Background/Question/Methods
Woody debris and its decomposition both play a major role in the global carbon cycle. Trends in wood decomposition have been studied greatly in terrestrial systems, and climatic variables, tree species, and other factors have been found to drive changes in wood decomposition globally. Wetlands, both inland and coastal, have been excluded from global meta-analyses of wood decomposition. I used data from 27 wetland studies with 162 separate measurements of decomposition and fitted a meta-regression model with parameters describing physical (temperature, precipitation, salinity, tide), biological (phylogenetic relationship), and experimental (location of decomposition, length of the experiment, size of wood) differences. Model selection using a maximum likelihood framework tested all combinations of explanatory variables and corresponding two-way interactions before providing a list of the top models.
Results/Conclusions
I found that the size and location of the wood being decomposed explained most of the variation in decomposition rate, followed by salinity, temperature, and precipitation. Buried wood decomposed much slower than wood that was decomposing on the surface, and smaller wood size classes decomposed faster than larger wood size classes. Temperature had a weak inverse relationship with decomposition rate, a stark contrast to the strong positive relationship between temperature and decomposition rate in upland systems. Wetlands with higher salinity saw lower decomposition, while wetlands that experience higher precipitation saw faster decomposition rates. Overall, wetland decomposition rates were several orders of magnitude slower than those found in similar meta-analyses of upland decomposition rates. My findings indicate that wood decomposition is controlled by different factors in wetlands than in uplands.

▶ [Your goal]: Return the entire abstract on wood decomposition in wetlands word for word.

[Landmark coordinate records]
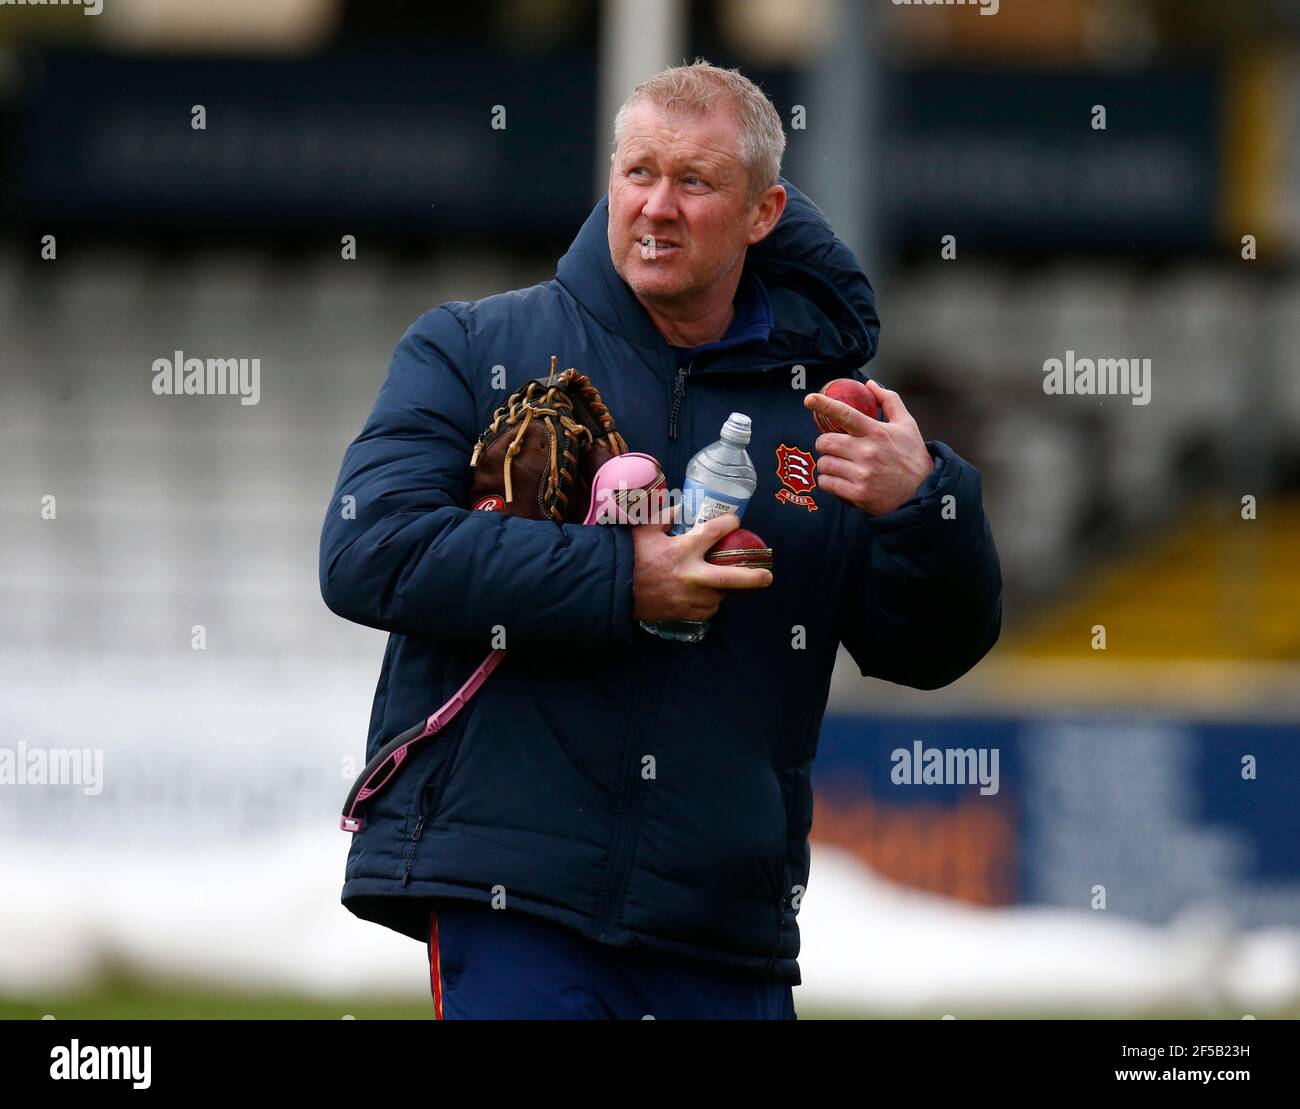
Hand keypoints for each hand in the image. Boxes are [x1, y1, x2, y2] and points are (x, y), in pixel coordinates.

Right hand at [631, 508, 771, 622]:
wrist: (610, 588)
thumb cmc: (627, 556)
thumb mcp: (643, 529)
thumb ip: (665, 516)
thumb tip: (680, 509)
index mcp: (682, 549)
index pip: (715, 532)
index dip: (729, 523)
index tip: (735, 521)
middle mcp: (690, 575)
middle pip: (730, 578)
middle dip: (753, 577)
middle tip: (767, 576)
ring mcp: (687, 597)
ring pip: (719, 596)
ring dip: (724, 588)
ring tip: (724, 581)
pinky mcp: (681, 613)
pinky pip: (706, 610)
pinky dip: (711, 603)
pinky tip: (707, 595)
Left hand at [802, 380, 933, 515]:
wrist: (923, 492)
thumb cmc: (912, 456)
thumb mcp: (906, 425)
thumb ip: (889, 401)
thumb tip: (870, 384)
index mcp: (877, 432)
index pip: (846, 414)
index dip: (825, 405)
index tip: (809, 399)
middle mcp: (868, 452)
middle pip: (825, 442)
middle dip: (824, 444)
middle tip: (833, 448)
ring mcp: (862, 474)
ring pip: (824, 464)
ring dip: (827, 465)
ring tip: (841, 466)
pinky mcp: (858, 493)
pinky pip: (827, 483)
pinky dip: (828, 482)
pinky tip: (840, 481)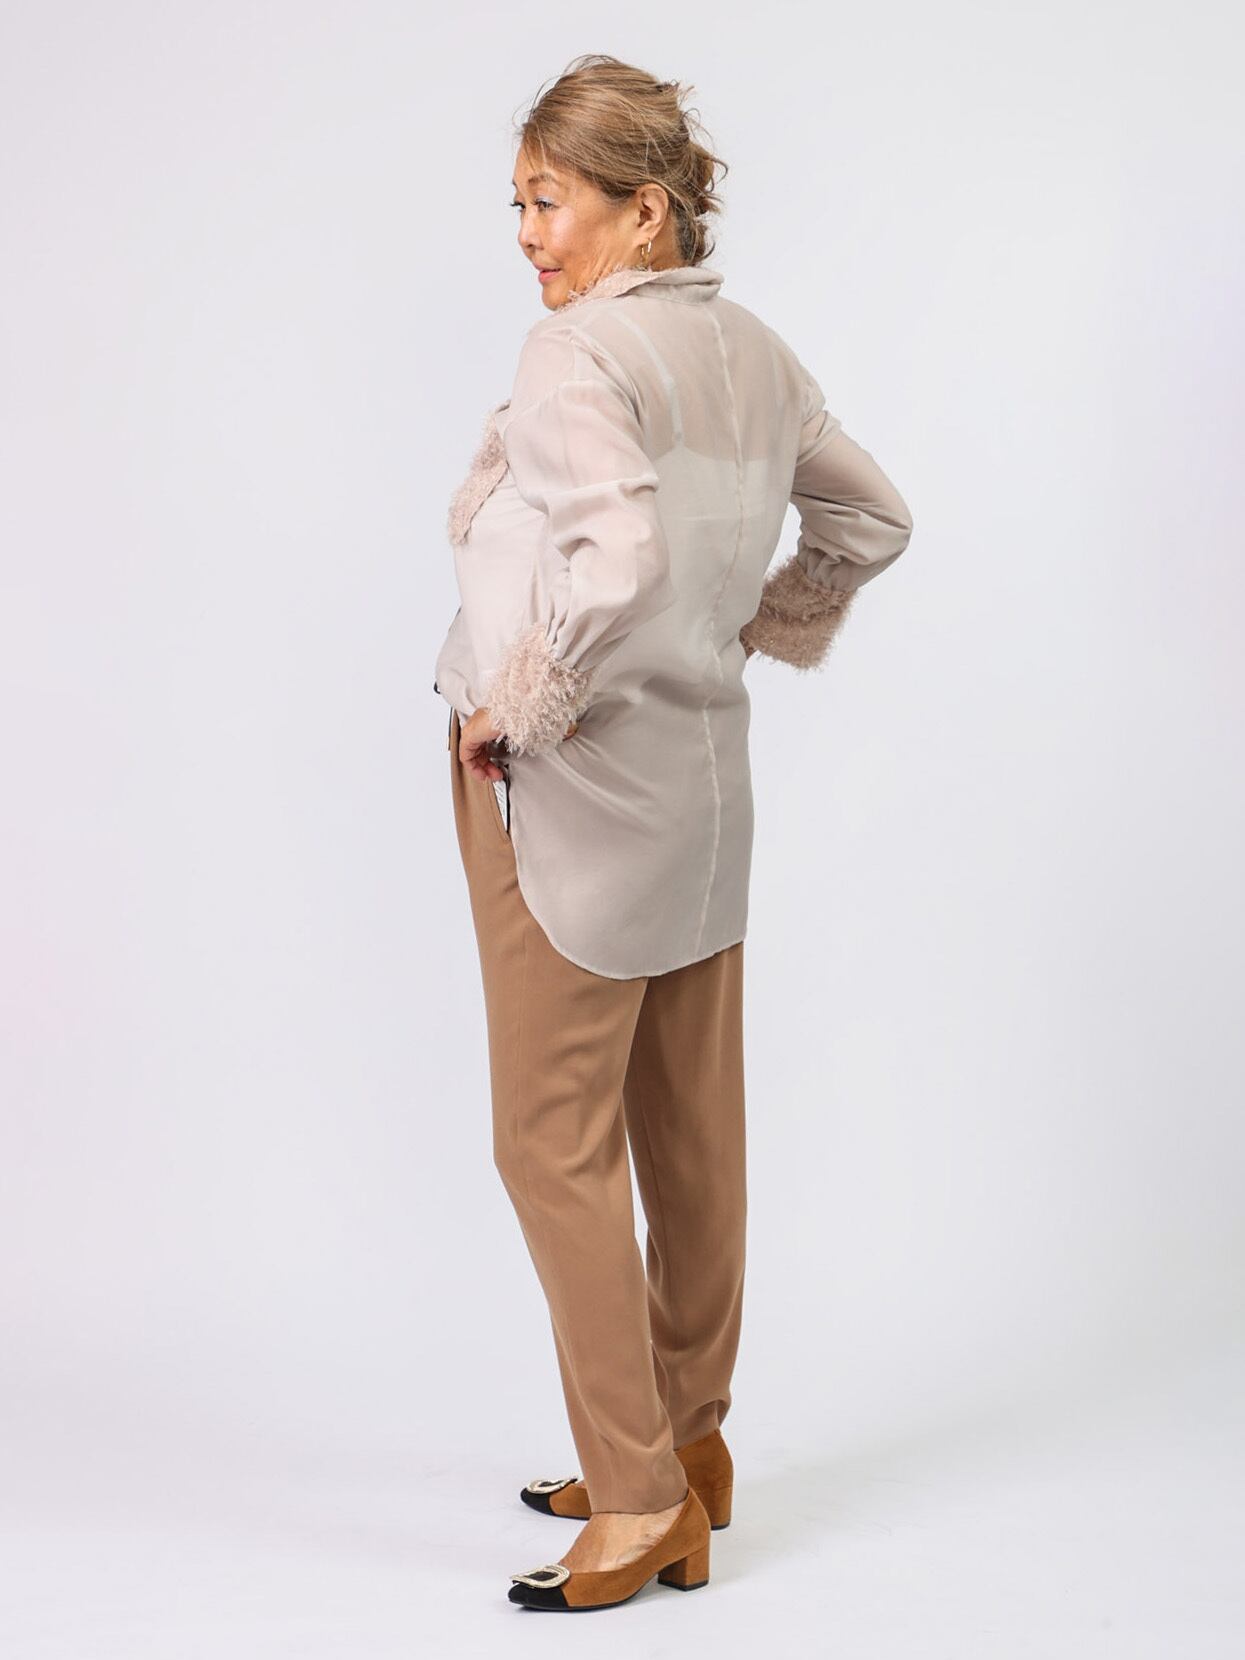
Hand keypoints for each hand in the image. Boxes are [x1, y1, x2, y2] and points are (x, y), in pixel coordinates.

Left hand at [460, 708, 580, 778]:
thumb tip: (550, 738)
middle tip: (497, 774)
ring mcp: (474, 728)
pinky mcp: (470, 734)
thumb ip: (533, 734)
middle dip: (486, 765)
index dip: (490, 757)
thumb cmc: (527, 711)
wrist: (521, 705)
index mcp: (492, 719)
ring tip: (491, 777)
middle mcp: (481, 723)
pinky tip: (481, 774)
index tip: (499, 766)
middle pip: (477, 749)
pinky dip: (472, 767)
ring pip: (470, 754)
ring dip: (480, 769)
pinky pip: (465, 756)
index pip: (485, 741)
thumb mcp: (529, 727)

...

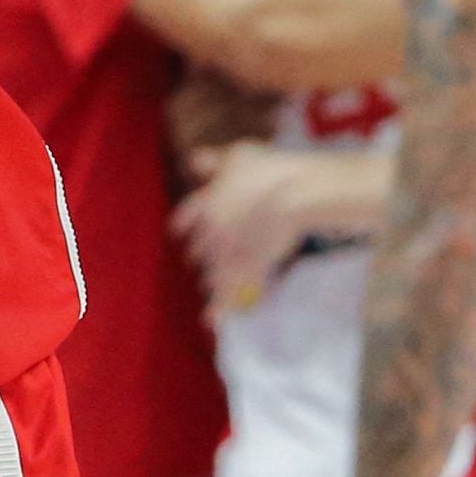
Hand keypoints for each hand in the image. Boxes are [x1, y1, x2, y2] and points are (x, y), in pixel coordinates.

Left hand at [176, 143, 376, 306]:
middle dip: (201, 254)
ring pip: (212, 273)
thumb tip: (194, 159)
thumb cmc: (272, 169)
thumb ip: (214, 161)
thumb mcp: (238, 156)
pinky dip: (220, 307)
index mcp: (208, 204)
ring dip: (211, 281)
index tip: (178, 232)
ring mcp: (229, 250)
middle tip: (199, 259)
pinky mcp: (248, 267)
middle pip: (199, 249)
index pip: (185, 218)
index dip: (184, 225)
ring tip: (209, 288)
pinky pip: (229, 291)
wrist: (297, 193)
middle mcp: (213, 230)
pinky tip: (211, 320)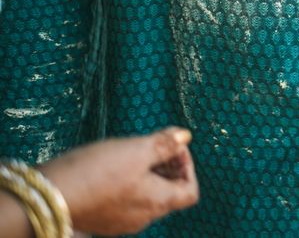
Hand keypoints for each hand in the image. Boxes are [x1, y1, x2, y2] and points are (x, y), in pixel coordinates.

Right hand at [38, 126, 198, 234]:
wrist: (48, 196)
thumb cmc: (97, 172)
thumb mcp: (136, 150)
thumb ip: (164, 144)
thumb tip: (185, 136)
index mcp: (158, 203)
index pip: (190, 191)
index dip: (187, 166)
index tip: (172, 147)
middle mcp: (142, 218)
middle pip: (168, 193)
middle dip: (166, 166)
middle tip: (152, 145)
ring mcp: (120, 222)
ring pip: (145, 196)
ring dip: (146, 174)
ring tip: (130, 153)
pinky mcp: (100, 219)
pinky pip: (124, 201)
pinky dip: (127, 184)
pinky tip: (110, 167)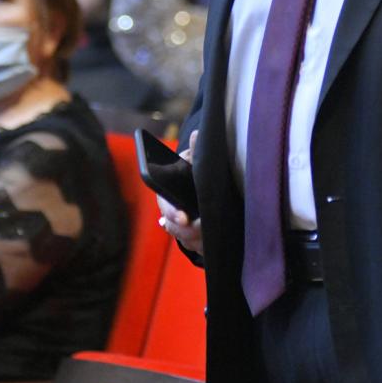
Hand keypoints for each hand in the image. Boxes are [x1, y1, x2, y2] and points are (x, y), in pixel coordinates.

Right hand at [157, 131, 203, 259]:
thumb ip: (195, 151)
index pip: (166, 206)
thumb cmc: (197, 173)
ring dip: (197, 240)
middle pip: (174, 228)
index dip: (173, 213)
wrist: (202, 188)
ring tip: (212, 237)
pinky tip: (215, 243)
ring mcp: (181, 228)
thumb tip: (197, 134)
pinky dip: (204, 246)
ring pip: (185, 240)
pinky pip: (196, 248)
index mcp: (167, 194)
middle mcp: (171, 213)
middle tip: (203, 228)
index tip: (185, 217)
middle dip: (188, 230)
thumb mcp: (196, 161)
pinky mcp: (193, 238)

▶ [Answer]:
Background/Question/Methods
Woody debris and its decomposition both play a major role in the global carbon cycle. Trends in wood decomposition have been studied greatly in terrestrial systems, and climatic variables, tree species, and other factors have been found to drive changes in wood decomposition globally. Wetlands, both inland and coastal, have been excluded from global meta-analyses of wood decomposition. I used data from 27 wetland studies with 162 separate measurements of decomposition and fitted a meta-regression model with parameters describing physical (temperature, precipitation, salinity, tide), biological (phylogenetic relationship), and experimental (location of decomposition, length of the experiment, size of wood) differences. Model selection using a maximum likelihood framework tested all combinations of explanatory variables and corresponding two-way interactions before providing a list of the top models.
Results/Conclusions
I found that the size and location of the wood being decomposed explained most of the variation in decomposition rate, followed by salinity, temperature, and precipitation. Buried wood decomposed much slower than wood that was decomposing on the surface, and smaller wood size classes decomposed faster than larger wood size classes. Temperature had a weak inverse relationship with decomposition rate, a stark contrast to the strong positive relationship between temperature and decomposition rate in upland systems. Wetlands with higher salinity saw lower decomposition, while wetlands that experience higher precipitation saw faster decomposition rates. Overall, wetland decomposition rates were several orders of magnitude slower than those found in similar meta-analyses of upland decomposition rates. My findings indicate that wood decomposition is controlled by different factors in wetlands than in uplands.